財政赤字を家計の赤字にたとえるのはミスリーディングだ、と久留米大学商学部教授の塚崎公義は説きます。
財政状況は家計なら破産、と言われるが
財務省のホームページは、予算を家計にたとえて説明しています 。生活費がいくら、収入がいくらで、不足する分は借金をしている、という説明です。
加えて財務省は「家計の抜本的な見直しをしなければ、子供に莫大な借金を残し、いつかは破産してしまうほどの危険な状況です」「毎月の生活費の水準を抑えることにより……」としています 。
わかりやすい例えで国民の危機感を煽り、増税や歳出削減等に理解を得よう、ということなのでしょうが、いささかミスリーディングです。
家の外から借金をしているわけではない
第一は、「家の外に借金をしている」という例えです。日本国と外国との関係で言えば、巨額の対外純資産を持っているので、日本が外国からの借金に苦しんでいるわけではありません。ここがミスリーディングです。

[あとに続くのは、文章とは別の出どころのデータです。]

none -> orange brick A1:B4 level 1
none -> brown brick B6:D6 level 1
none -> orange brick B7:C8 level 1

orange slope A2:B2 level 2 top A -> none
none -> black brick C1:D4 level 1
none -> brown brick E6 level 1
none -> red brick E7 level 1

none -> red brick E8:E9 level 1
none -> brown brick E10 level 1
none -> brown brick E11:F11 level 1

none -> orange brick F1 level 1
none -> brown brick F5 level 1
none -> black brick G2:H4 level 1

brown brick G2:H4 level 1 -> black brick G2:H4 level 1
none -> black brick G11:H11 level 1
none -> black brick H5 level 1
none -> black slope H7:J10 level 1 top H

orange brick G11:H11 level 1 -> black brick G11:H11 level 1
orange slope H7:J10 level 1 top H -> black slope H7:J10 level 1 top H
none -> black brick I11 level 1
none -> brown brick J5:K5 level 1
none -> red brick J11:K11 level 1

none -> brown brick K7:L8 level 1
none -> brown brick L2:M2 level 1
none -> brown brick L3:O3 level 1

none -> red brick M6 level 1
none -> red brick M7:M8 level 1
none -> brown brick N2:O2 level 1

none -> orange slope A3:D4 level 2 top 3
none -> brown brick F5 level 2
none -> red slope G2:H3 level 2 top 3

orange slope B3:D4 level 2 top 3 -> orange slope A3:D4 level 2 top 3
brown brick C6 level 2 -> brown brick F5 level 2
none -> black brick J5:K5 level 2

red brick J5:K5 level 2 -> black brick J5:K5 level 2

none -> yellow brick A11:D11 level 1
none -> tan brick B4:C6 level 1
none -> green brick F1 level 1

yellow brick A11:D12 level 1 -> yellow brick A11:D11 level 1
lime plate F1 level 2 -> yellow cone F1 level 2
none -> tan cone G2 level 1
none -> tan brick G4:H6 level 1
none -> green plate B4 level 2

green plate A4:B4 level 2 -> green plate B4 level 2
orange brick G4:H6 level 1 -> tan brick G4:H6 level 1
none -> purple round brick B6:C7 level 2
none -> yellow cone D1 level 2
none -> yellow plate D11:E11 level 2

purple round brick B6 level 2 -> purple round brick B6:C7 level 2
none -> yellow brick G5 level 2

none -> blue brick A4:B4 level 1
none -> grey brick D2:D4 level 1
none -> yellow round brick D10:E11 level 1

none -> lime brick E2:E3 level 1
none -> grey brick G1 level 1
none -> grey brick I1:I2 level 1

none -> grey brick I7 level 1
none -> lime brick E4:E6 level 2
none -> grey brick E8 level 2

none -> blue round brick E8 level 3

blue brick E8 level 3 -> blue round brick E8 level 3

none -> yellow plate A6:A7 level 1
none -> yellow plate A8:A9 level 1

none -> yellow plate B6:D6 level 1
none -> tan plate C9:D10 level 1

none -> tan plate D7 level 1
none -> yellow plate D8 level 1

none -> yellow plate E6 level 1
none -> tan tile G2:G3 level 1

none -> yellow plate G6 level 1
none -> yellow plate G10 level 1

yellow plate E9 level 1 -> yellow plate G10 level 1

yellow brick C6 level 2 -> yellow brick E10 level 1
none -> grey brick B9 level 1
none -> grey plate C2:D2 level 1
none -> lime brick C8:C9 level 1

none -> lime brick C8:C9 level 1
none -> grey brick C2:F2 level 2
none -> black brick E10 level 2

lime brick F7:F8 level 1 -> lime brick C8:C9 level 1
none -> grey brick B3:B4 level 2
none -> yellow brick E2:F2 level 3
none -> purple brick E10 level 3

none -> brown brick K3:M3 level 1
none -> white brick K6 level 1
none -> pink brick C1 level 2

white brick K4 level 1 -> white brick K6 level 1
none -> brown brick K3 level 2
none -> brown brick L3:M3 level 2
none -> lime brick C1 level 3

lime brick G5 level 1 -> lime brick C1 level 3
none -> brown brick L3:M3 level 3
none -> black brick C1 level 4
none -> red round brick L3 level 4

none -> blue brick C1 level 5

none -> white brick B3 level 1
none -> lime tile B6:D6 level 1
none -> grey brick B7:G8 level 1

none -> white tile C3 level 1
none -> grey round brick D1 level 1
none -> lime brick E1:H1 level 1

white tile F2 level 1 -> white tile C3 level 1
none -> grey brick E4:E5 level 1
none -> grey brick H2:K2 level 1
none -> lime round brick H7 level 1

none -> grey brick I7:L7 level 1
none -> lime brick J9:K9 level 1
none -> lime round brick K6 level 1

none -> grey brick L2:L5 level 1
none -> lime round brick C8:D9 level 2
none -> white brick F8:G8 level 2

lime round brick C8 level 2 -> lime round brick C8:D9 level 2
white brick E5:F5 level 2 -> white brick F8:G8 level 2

「父さんが給料以上に使っているので不足分を母さんから借金をしている。一方で母さんは倹約家でしっかり貯めている。そこで、母さんは父さんに貸して、残りを銀行に預けている。父さんは銀行や高利貸から借りているわけではないので、家計としては問題ない」という例えの方が遥かに良いでしょう。
問題は、父さんと母さんの夫婦喧嘩が絶えないことくらいでしょう(笑)。とはいえ、母さんからの借金を減らすのは容易なことではありません。それは、父さんの支出が家族のためのものだからです。